Excerpted records:

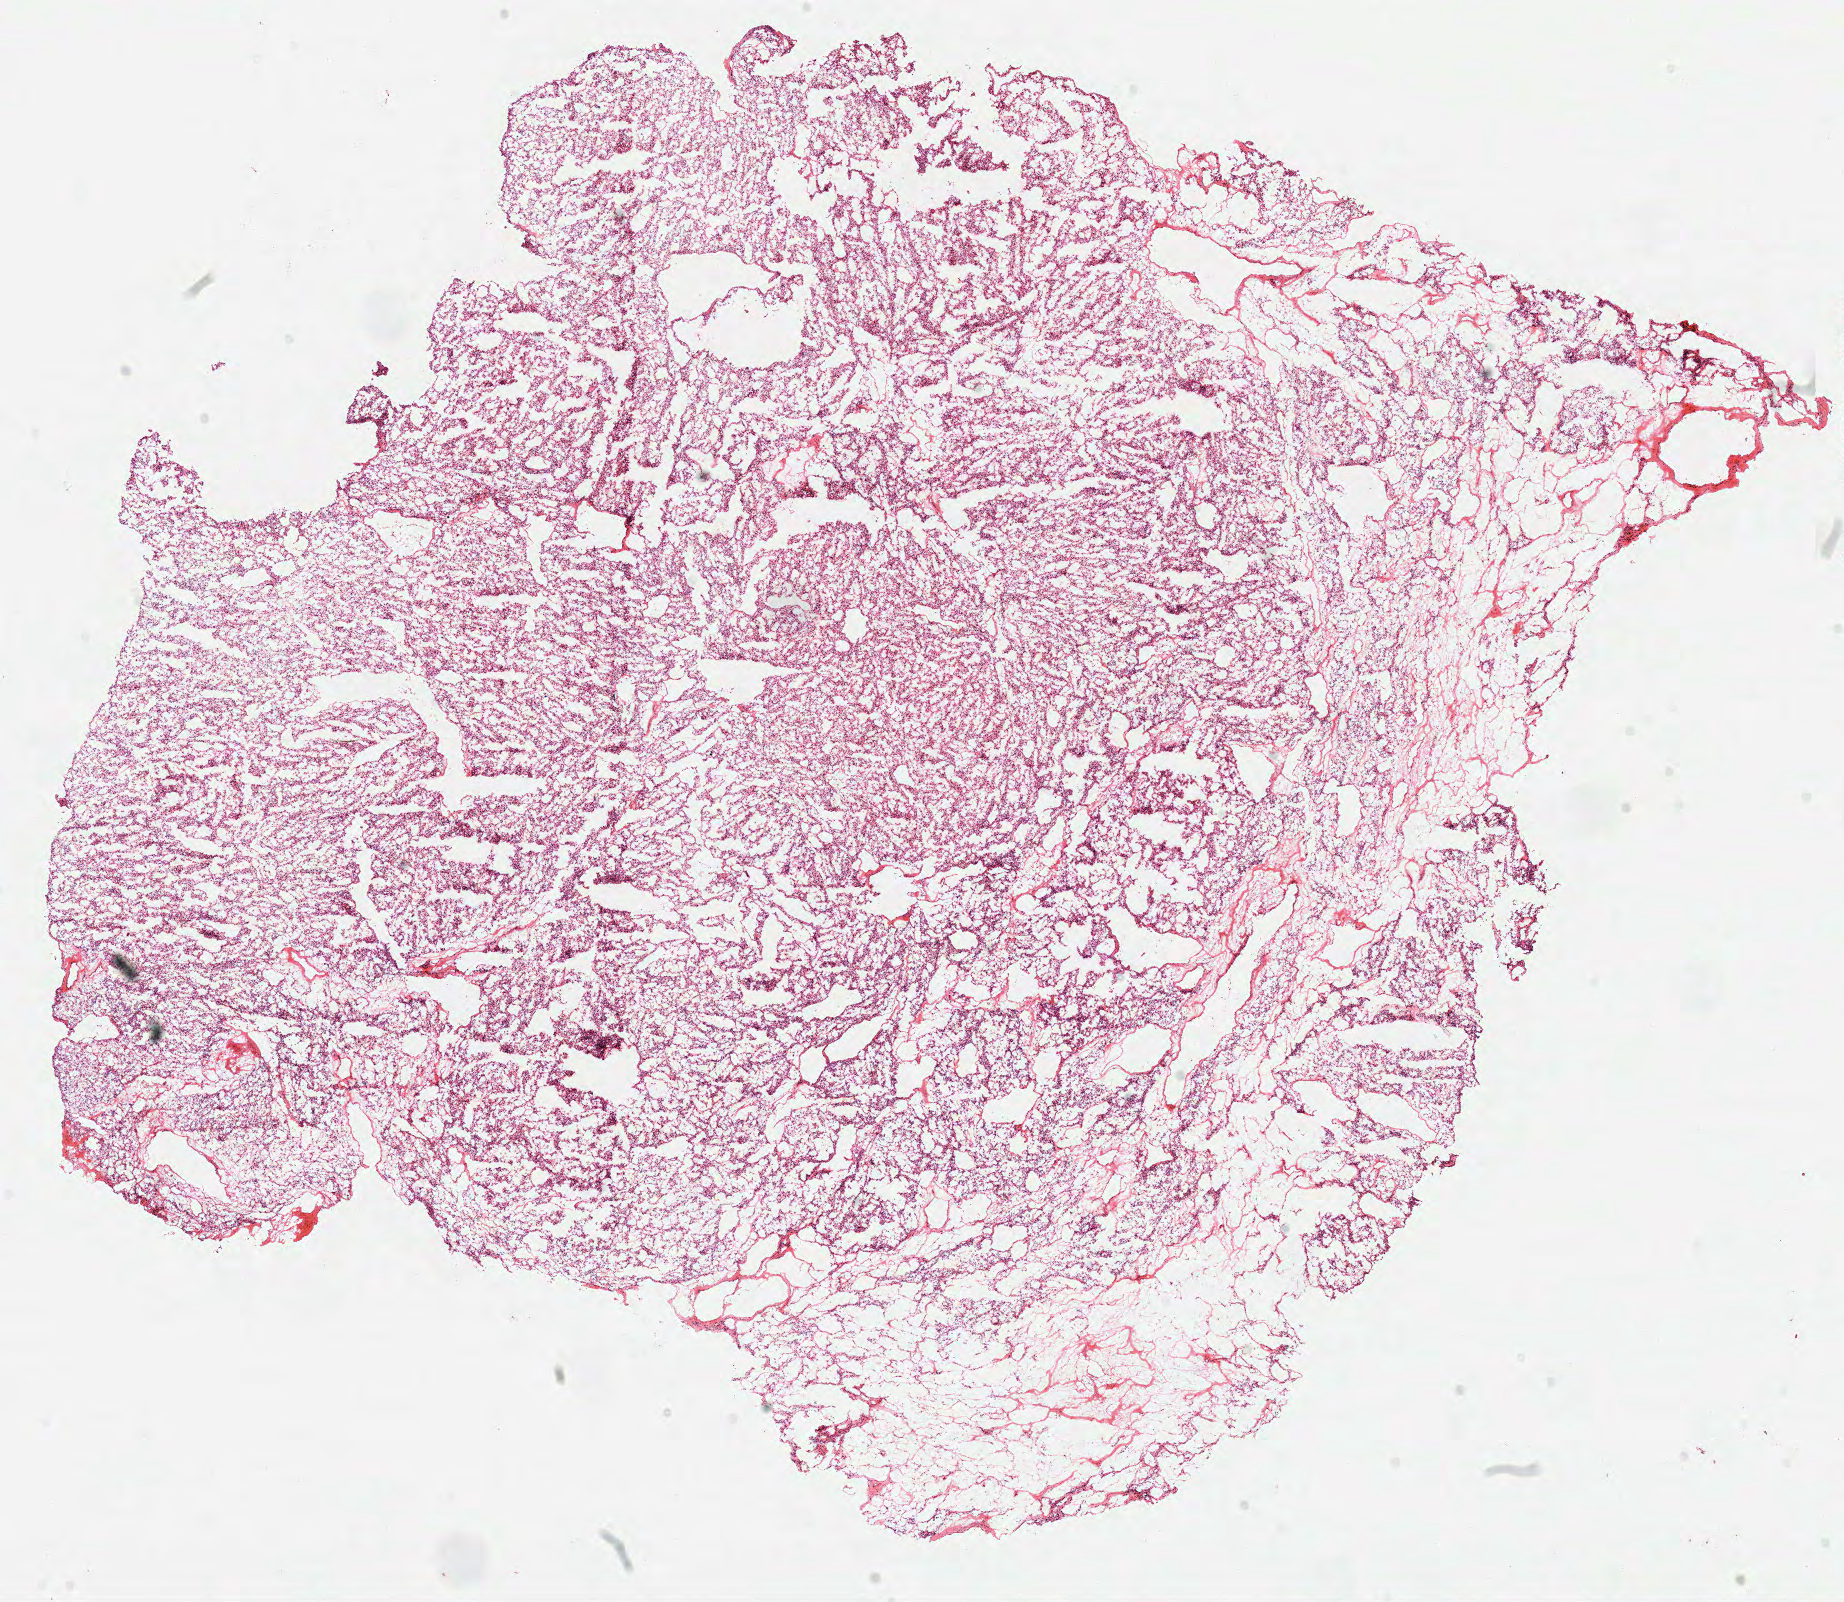
Whole-slide histology image, Hematoxylin and eosin (H&E) stained — a low-resolution overview of the entire scanned area, about 14.5 x 12.6 mm (acquisition: 40x scan); frozen section from the top of the tissue portion; kidney, primary tumour sample. Patient: female, age at initial diagnosis 59 years. Histologic grade: G2 (moderately differentiated). Pathologist review of this section (percent, as recorded): tumour cells 90%, tumour nuclei 85%, normal cells 0%, stromal cells 10%, necrosis 0%.
* pathologic diagnosis: Clear cell adenocarcinoma, NOS
* AJCC pathologic stage: I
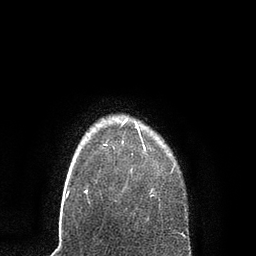
Breast MRI, one axial slice. Position 73 of 80 along the scan axis. Cropped to one breast. Dynamic contrast-enhanced series, time point 2 of 7 at this slice position (early post-contrast). 3 T. TE 2.1 ms, TR 4.7 ms. 2 mm slice thickness. 256 × 256 image matrix. Female patient.
Structures marked on this image (semi-automatic segmentation, software-assisted and operator-edited):
- enhancing-tissue mask used for the functional tumour volume (all voxels passing the contrast-enhancement thresholds inside the analysis volume; usually the tumour): bounding box <87,120,155,197> (left, top, right, bottom; pixels)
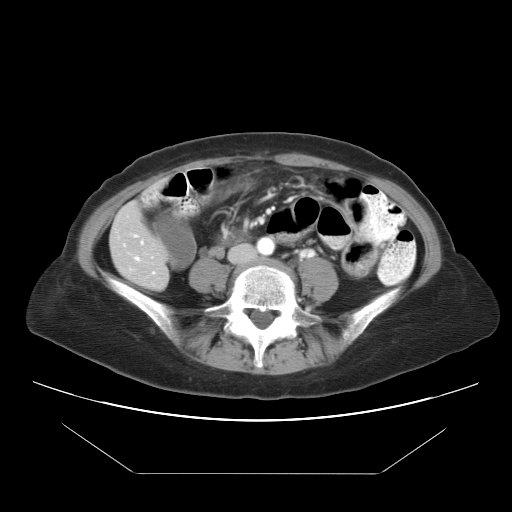
Contrast-enhanced abdominal CT, one axial slice. Reconstruction kernel STANDARD. 120 kVp. Intravenous contrast given. Soft-tissue window (W 400 / L 40 HU). 7.5 mm slice thickness. 512 × 512 image matrix, field of view 392 × 392 mm. From the clinical record (not read from this slice): patient: female, age 65 years at operation; diagnosis: colorectal cancer liver metastases, imaged before liver resection.
Annotated regions visible in this slice (expert manual segmentation):
- hepatic veins: bounding box <136,241,143,260> (left, top, right, bottom; pixels)
- liver: <111,204,170,292>
- planned liver remnant (the part of the liver to remain after resection): <111,203,169,292>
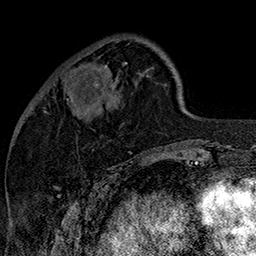
Breast MRI (dynamic contrast-enhanced), one axial slice. Slice 47 of 160 in the series (ordered by position). Cropped to one breast. Dynamic contrast-enhanced series, time point 2 of 7 at this slice position (early post-contrast). 1.5 T. TE 2.8 ms, TR 5.4 ms. 256 × 256 image matrix, field of view 180 × 180 mm. Female patient.
Outlined on this slice (semi-automatic segmentation, software-assisted and operator-edited):
- enhancing-tissue mask used for the functional tumour volume (all voxels passing the contrast-enhancement thresholds inside the analysis volume; usually the tumour): bounding box [x1, y1, x2, y2] px = [67, 62, 127, 103]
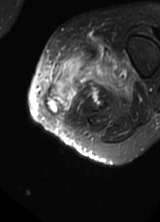
MRI of an extremity soft-tissue mass, one axial slice. Position 13 of 69 along the scan axis. T2-weighted fat-saturated. MR volume resampled by the dataset authors to the PET/CT grid (not the native acquisition matrix). 160 × 222 image matrix. Female patient. From the clinical record (not read from this slice): histological type: pleomorphic leiomyosarcoma; grade: high; site of the primary tumour: left thigh.
Annotated regions visible in this slice (expert contour drawn on MRI and transferred to this co-registered scan by the dataset authors):
- gross tumour volume including surrounding oedema: bounding box <47,47,133,115> (left, top, right, bottom; pixels)
- gross tumour volume (mass): <48,100,69,115>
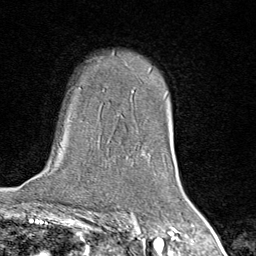
Breast MRI (dynamic contrast-enhanced), one axial slice; slice 57 of 80 in the series (ordered by position); cropped to one breast; dynamic contrast-enhanced series, time point 2 of 8 at this slice position (early post-contrast); 1.5 T; TE 1.8 ms, TR 4.3 ms; 2 mm slice thickness; 256 × 256 image matrix. Female patient.
Outlined on this slice (semi-automatic segmentation, software-assisted and operator-edited):
- enhancing-tissue mask used for the functional tumour volume (all voxels passing the contrast-enhancement thresholds inside the analysis volume; usually the tumour): bounding box (x1, y1, x2, y2) in pixels: (162, 153, 164, 155)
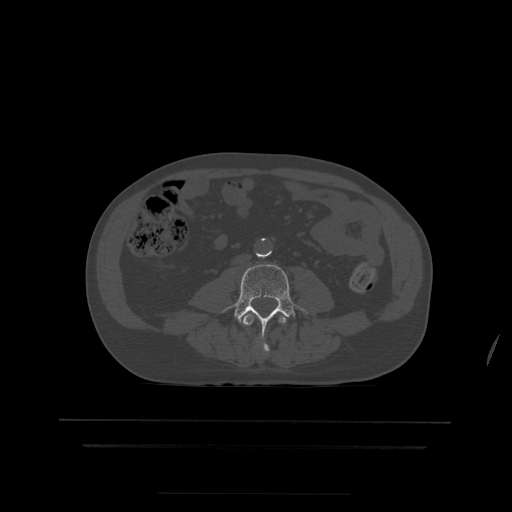
CT including the spine, one axial slice. Position 100 of 522 along the scan axis. Bone window (W 1800 / L 400 HU). 1.25 mm slice thickness. 512 × 512 image matrix, field of view 436 × 436 mm. Patient age 68 years. Case-level facts recorded for this patient, not image findings: primary cancer: urothelial.
Structures marked on this image (semi-automatically segmented with operator editing):
- L3 vertebra: box from (x=243, y=314) to (x=287, y=354) px
- L4 vertebra: (x=224, y=264)–(x=308, y=336)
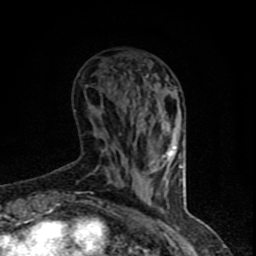
Breast MRI (dynamic contrast-enhanced), one axial slice. Position 24 of 90 along the scan axis. Cropped to one breast. Dynamic contrast-enhanced series, time point 2 of 8 at this slice position (early post-contrast). 1.5 T. TE 4.2 ms, TR 7 ms. 2 mm slice thickness. 256 × 256 image matrix, field of view 150 × 150 mm. Female patient.
Outlined on this slice (semi-automatic segmentation, software-assisted and operator-edited):
- enhancing-tissue mask used for the functional tumour volume (all voxels passing the contrast-enhancement thresholds inside the analysis volume; usually the tumour): bounding box [x1, y1, x2, y2] px = [107, 113, 176, 206]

Problem requirements: Copy each line above exactly. Images do not belong in the copy.

Written solution:
Whole-slide histology image, Hematoxylin and eosin (H&E) stained — a low-resolution overview of the entire scanned area, about 14.5 x 12.6 mm (acquisition: 40x scan); frozen section from the top of the tissue portion; kidney, primary tumour sample. Patient: female, age at initial diagnosis 59 years. Histologic grade: G2 (moderately differentiated). Pathologist review of this section (percent, as recorded): tumour cells 90%, tumour nuclei 85%, normal cells 0%, stromal cells 10%, necrosis 0%.
* pathologic diagnosis: Clear cell adenocarcinoma, NOS
* AJCC pathologic stage: I
Breast MRI, one axial slice. Position 73 of 80 along the scan axis. Cropped to one breast. Dynamic contrast-enhanced series, time point 2 of 7 at this slice position (early post-contrast). 3 T. TE 2.1 ms, TR 4.7 ms. 2 mm slice thickness. 256 × 256 image matrix. Female patient.
Structures marked on this image (semi-automatic segmentation, software-assisted and operator-edited):
- enhancing-tissue mask used for the functional tumour volume (all voxels passing the contrast-enhancement thresholds inside the analysis volume; usually the tumour): bounding box <87,120,155,197> (left, top, right, bottom; pixels)
Contrast-enhanced abdominal CT, one axial slice. Reconstruction kernel STANDARD. 120 kVp. Intravenous contrast given. Soft-tissue window (W 400 / L 40 HU). 7.5 mm slice thickness. 512 × 512 image matrix, field of view 392 × 392 mm. From the clinical record (not read from this slice): patient: female, age 65 years at operation; diagnosis: colorectal cancer liver metastases, imaged before liver resection.
Annotated regions visible in this slice (expert manual segmentation):
- hepatic veins: bounding box <136,241,143,260> (left, top, right, bottom; pixels)
- liver: <111,204,170,292>
- planned liver remnant (the part of the liver to remain after resection): <111,203,169,292>
Breast MRI (dynamic contrast-enhanced), one axial slice. Slice 47 of 160 in the series (ordered by position). Cropped to one breast. Dynamic contrast-enhanced series, time point 2 of 7 at this slice position (early post-contrast). 1.5 T. TE 2.8 ms, TR 5.4 ms. 256 × 256 image matrix, field of view 180 × 180 mm. Female patient.
Outlined on this slice (semi-automatic segmentation, software-assisted and operator-edited):
- enhancing-tissue mask used for the functional tumour volume (all voxels passing the contrast-enhancement thresholds inside the analysis volume; usually the tumour): bounding box [x1, y1, x2, y2] px = [67, 62, 127, 103]
MRI of an extremity soft-tissue mass, one axial slice. Position 13 of 69 along the scan axis. T2-weighted fat-saturated. MR volume resampled by the dataset authors to the PET/CT grid (not the native acquisition matrix). 160 × 222 image matrix. Female patient. From the clinical record (not read from this slice): histological type: pleomorphic leiomyosarcoma; grade: high; site of the primary tumour: left thigh.
Annotated regions visible in this slice (expert contour drawn on MRI and transferred to this co-registered scan by the dataset authors):
- gross tumour volume including surrounding oedema: bounding box <47,47,133,115> (left, top, right, bottom; pixels)
- gross tumour volume (mass): <48,100,69,115>
Breast MRI (dynamic contrast-enhanced), one axial slice; slice 57 of 80 in the series (ordered by position); cropped to one breast; dynamic contrast-enhanced series, time point 2 of 8 at this slice position (early post-contrast); 1.5 T; TE 1.8 ms, TR 4.3 ms; 2 mm slice thickness; 256 × 256 image matrix. Female patient.
Outlined on this slice (semi-automatic segmentation, software-assisted and operator-edited):
- enhancing-tissue mask used for the functional tumour volume (all voxels passing the contrast-enhancement thresholds inside the analysis volume; usually the tumour): bounding box (x1, y1, x2, y2) in pixels: (162, 153, 164, 155)
CT including the spine, one axial slice. Position 100 of 522 along the scan axis. Bone window (W 1800 / L 400 HU). 1.25 mm slice thickness. 512 × 512 image matrix, field of view 436 × 436 mm. Patient age 68 years. Case-level facts recorded for this patient, not image findings: primary cancer: urothelial.
Structures marked on this image (semi-automatically segmented with operator editing):
- L3 vertebra: box from (x=243, y=314) to (x=287, y=354) px
- L4 vertebra: (x=224, y=264)–(x=308, y=336)
Breast MRI (dynamic contrast-enhanced), one axial slice. Position 24 of 90 along the scan axis. Cropped to one breast. Dynamic contrast-enhanced series, time point 2 of 8 at this slice position (early post-contrast). 1.5 T. TE 4.2 ms, TR 7 ms. 2 mm slice thickness. 256 × 256 image matrix, field of view 150 × 150 mm. Female patient.
Outlined on this slice (semi-automatic segmentation, software-assisted and operator-edited):
- enhancing-tissue mask used for the functional tumour volume (all voxels passing the contrast-enhancement thresholds inside the analysis volume; usually the tumour): bounding box [x1, y1, x2, y2] px = [107, 113, 176, 206]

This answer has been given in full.